Triage query (Grafana Explore → Loki) — every short t3 socket in a window:
```logql
{job="devvm-journal", unit="t3-dispatch.service"} |= "ws close"
| regexp `dur_ms=(?P<dur>[0-9]+) cause=(?P<cause>\S+)` | dur < 120000
```
Line the timestamp up against `{job="traefik"}` (duration + edge IP) and
`{job="cloudflared"}` (CF-side close) for the same second to localise the layer.
devvm journald (incl. `t3-serve@<user>`) ships via `scripts/devvm-promtail.*`.
## 2. Server-side log recipe (per-event forensics)
On devvm (timestamps in UTC):
```bash
# dispatch view — error class identifies which side died:
# "context canceled" = front/client side tore down
# "connection reset by peer 127.0.0.1:PORT" = that user's serve closed
# "connection refused" = that user's serve was down
journalctl -u t3-dispatch --since "1 hour ago" | grep "proxy error"
# mass-cancel bursts (many same-second cancels = shared-segment break):
journalctl -u t3-dispatch --since "6 hours ago" \
| grep -oE '^.* [0-9:]+ http: proxy error: context canceled' \
| awk '{print $6}' | sort | uniq -c | awk '$1>=5'
# serve-side starvation markers (git taking >5s = devvm frozen):
journalctl -u t3-serve@<user> --since "6 hours ago" | grep "timed out"
# tunnel-side: cloudflared pod restarts + per-connection events
kubectl -n cloudflared get pods
kubectl -n cloudflared logs <pod> --since=6h | grep -E "ERR|reconnect"
```
## 3. devvm pressure correlation
devvm node_exporter is scraped as job `devvm` (since 2026-06-10). The known
high-frequency drop mechanism is **memory+IO pressure on devvm**: agent
processes live inside `t3-serve@<user>`'s cgroup; a runaway agent swap-thrashes
the spinning root disk and freezes the box in multi-10s windows — every
connected client's watchdog fires at once (2026-06-10: a 10.8G agent → global
OOM → 8.5min hard outage).
```promql
rate(node_pressure_io_stalled_seconds_total{instance="devvm"}[5m])
rate(node_pressure_memory_stalled_seconds_total{instance="devvm"}[5m])
node_memory_SwapFree_bytes{instance="devvm"}
```
Guardrails in place (2026-06-10, hardened 2026-07-02; `scripts/t3-serve@.service`):
per-unit `MemoryMax=16G`, `MemorySwapMax=0`, `OOMPolicy=continue`, and
`MemoryHigh=infinity` — deliberately NO soft throttle band. With swap=0, a hog
plateauing between high and max never OOMs and the kernel high-throttle stalls
the whole unit: a 12.3G agent `ugrep` livelocked t3-serve@wizard for ~50min on
2026-07-02 (signature: probe `t3serve` leg `Connection reset by peer`, dispatch
`proxy error: context canceled`, server D-state in `mem_cgroup_handle_over_high`,
`ss` backlog on the serve port; fix: SIGKILL the hog — the D-state is killable).

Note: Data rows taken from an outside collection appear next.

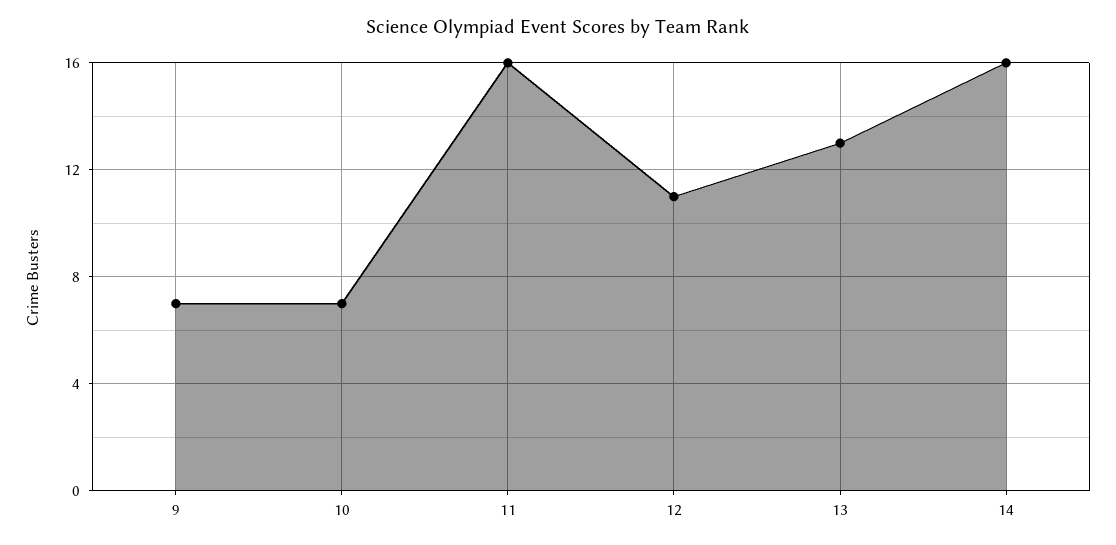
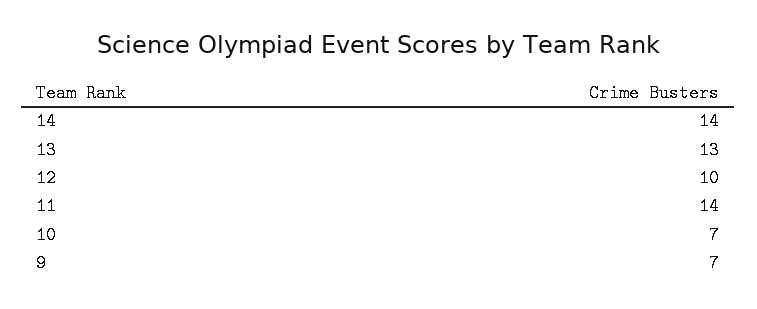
  {
    "9": 7,
    "10": 7,
-   "11": 16,
+   "11": 14,
-   "12": 11,
+   "12": 10,
    "13": 13,
-   "14": 16
+   "14": 14
  }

A runaway agent now OOMs alone at 16G inside the cgroup instead of throttling
the WS server with it. Post-mortem addendum:
`docs/post-mortems/2026-06-22-devvm-mem-io-overload-containment.md`.
## 4. Known root causes (2026-06-10 investigation)
1. **devvm memory/IO storms** (high-frequency mechanism) — §3.
2. **cloudflared in-place autoupdate** — fixed: `--no-autoupdate`
(stacks/cloudflared). Before the fix every CF release exited all 3 pods
(code 11), severing all tunnel WebSockets.
3. **QUIC tunnel churn** (~12/day, "no recent network activity") — inherent;
visible as `cloudflare`-leg-only blips.
4. **t3 nightly autoupdate** — pinned after the 2026-06-09 outage, see
`docs/post-mortems/2026-06-09-t3-nightly-autoupdate-auth-outage.md`.